--- RECORDS SHOWN Enclosed Below ---

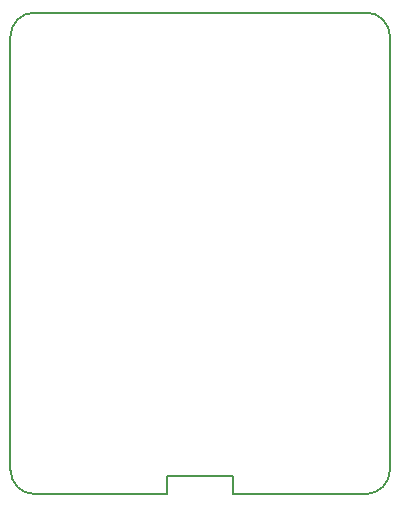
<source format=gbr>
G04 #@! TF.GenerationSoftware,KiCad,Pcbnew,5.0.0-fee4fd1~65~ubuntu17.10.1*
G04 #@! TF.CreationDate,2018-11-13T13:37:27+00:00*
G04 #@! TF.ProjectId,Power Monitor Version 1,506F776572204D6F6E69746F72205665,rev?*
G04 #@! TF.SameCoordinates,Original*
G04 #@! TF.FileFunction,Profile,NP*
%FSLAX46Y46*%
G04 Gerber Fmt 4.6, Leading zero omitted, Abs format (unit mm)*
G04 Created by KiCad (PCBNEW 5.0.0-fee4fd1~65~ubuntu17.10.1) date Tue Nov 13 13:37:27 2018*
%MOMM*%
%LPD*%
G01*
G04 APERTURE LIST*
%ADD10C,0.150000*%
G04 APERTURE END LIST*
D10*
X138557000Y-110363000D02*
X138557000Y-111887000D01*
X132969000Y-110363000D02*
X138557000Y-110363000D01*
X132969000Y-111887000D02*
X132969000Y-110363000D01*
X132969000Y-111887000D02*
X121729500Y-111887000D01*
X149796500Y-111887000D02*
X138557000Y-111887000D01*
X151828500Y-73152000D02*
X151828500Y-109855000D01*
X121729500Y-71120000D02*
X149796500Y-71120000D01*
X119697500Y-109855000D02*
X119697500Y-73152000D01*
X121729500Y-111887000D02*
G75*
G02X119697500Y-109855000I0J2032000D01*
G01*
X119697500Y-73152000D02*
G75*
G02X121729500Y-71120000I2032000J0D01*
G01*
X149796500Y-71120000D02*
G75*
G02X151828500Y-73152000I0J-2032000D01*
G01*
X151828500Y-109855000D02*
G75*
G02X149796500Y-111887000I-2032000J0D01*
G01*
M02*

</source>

--- End of Enclosed RECORDS SHOWN ---

Would you return the data above exactly as written, minus the images?

▸ WRITTEN RESPONSE:
<source format=gbr>
G04 #@! TF.GenerationSoftware,KiCad,Pcbnew,5.0.0-fee4fd1~65~ubuntu17.10.1*
G04 #@! TF.CreationDate,2018-11-13T13:37:27+00:00*
G04 #@! TF.ProjectId,Power Monitor Version 1,506F776572204D6F6E69746F72205665,rev?*
G04 #@! TF.SameCoordinates,Original*
G04 #@! TF.FileFunction,Profile,NP*
%FSLAX46Y46*%
G04 Gerber Fmt 4.6, Leading zero omitted, Abs format (unit mm)*
G04 Created by KiCad (PCBNEW 5.0.0-fee4fd1~65~ubuntu17.10.1) date Tue Nov 13 13:37:27 2018*
%MOMM*%
%LPD*%
G01*
G04 APERTURE LIST*
%ADD10C,0.150000*%
G04 APERTURE END LIST*
D10*
X138557000Y-110363000D02*
X138557000Y-111887000D01*
X132969000Y-110363000D02*
X138557000Y-110363000D01*
X132969000Y-111887000D02*
X132969000Y-110363000D01*
X132969000Y-111887000D02*
X121729500Y-111887000D01*
X149796500Y-111887000D02*
X138557000Y-111887000D01*
X151828500Y-73152000D02*
X151828500Y-109855000D01*
X121729500Y-71120000D02*
X149796500Y-71120000D01*
X119697500Y-109855000D02*
X119697500Y-73152000D01*
X121729500Y-111887000D02*
G75*
G02X119697500Y-109855000I0J2032000D01*
G01*
X119697500Y-73152000D02*
G75*
G02X121729500Y-71120000I2032000J0D01*
G01*
X149796500Y-71120000D02*
G75*
G02X151828500Y-73152000I0J-2032000D01*
G01*
X151828500Y-109855000D02*
G75*
G02X149796500Y-111887000I-2032000J0D01*
G01*
M02*

</source>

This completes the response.